In light of the continued U.S. military action in the Middle East and other areas of the world, employers must be aware of -- and meet their obligations under -- the Uniformed Services Employment and Reemployment Act of 1994 (USERRA).
USERRA applies to all employers, regardless of size. Even if a company has only one employee, it must comply with USERRA.
The law sets forth numerous obligations of employers relative to employees taking military leave, including entitlements to benefits during a USERRA-protected leave of absence, as well as reemployment rights at the conclusion of service. USERRA also prohibits discrimination and retaliation against any employee or applicant for employment because of current or f ormer application for, or membership in, uniformed service.

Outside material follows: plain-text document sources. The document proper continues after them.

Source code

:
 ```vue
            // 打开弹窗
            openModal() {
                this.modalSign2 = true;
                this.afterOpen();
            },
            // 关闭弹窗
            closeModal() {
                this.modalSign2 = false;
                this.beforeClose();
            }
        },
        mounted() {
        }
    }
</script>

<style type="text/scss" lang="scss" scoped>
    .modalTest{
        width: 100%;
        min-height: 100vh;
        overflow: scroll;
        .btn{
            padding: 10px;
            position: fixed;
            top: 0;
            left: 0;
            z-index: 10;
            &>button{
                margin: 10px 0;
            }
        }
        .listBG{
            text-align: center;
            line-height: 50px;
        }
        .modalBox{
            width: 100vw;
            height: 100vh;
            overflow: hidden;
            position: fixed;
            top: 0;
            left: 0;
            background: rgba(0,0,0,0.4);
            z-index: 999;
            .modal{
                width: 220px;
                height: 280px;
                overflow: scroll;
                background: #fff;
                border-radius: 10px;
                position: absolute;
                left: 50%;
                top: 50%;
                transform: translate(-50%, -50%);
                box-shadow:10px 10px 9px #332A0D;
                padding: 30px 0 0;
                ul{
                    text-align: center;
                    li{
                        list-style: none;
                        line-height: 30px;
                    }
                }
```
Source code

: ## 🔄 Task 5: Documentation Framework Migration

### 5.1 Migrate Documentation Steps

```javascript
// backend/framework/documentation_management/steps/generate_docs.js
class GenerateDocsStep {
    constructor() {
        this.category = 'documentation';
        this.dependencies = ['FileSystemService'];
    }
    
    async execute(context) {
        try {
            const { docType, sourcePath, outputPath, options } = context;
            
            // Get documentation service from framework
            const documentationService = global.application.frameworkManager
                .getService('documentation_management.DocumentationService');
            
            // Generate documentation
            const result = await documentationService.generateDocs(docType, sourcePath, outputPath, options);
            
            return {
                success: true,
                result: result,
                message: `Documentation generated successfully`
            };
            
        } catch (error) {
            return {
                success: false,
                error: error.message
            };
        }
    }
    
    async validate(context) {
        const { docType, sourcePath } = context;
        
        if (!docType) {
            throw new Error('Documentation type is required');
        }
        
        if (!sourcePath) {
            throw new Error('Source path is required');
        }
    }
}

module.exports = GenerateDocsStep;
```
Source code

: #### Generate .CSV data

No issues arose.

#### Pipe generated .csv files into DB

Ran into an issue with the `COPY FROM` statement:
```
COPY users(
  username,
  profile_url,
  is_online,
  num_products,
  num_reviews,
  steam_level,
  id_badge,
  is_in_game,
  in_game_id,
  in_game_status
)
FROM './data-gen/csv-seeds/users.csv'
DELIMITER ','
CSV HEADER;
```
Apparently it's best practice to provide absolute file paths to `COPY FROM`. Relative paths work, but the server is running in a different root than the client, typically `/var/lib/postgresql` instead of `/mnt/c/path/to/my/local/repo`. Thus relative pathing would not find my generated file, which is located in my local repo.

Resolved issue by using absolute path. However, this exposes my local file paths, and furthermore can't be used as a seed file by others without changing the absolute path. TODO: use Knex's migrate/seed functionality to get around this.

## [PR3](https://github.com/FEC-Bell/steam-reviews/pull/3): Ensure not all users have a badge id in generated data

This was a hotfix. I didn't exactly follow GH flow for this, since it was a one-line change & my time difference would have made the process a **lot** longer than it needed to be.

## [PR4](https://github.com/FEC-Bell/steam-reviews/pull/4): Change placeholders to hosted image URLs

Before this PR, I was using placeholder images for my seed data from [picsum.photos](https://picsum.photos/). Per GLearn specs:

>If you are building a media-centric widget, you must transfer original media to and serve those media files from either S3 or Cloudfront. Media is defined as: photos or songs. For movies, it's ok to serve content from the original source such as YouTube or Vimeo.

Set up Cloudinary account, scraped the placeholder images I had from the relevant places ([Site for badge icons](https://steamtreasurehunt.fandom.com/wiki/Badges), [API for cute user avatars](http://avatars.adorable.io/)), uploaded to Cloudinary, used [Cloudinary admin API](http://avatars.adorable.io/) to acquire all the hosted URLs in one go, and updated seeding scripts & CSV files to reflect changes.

Military leave provisions were enhanced in 2008 by the enactment of the National Defense Authorization Act (“NDAA”), which included two important amendments to the Family and Medical Leave Act ( “FMLA”). The FMLA now allows the spouse, son, daughter, parent, or next of kin of a member of the Armed Forces to take up to 26 workweeks of leave to care for that member of the Armed Forces, including the National Guard or Reserves if certain conditions apply. Those would include, for example, if the relative were undergoing medical treatment, recuperation, or therapy, or is an outpatient or is on temporary disability related to a serious injury or illness.
The second change to the FMLA is the addition of a provision that allows employees to take up to 12 workweeks of protected leave to deal with emergencies or necessities arising out of a family member’s active duty in the military.
As with the basic provisions of the FMLA, the guidelines must be met and there must be a qualifying event. In addition, if your business manual has a Family and Medical Leave Act provision, the manual must be revised to include details about military-related leaves. Finally, all businesses must have a USERRA posting.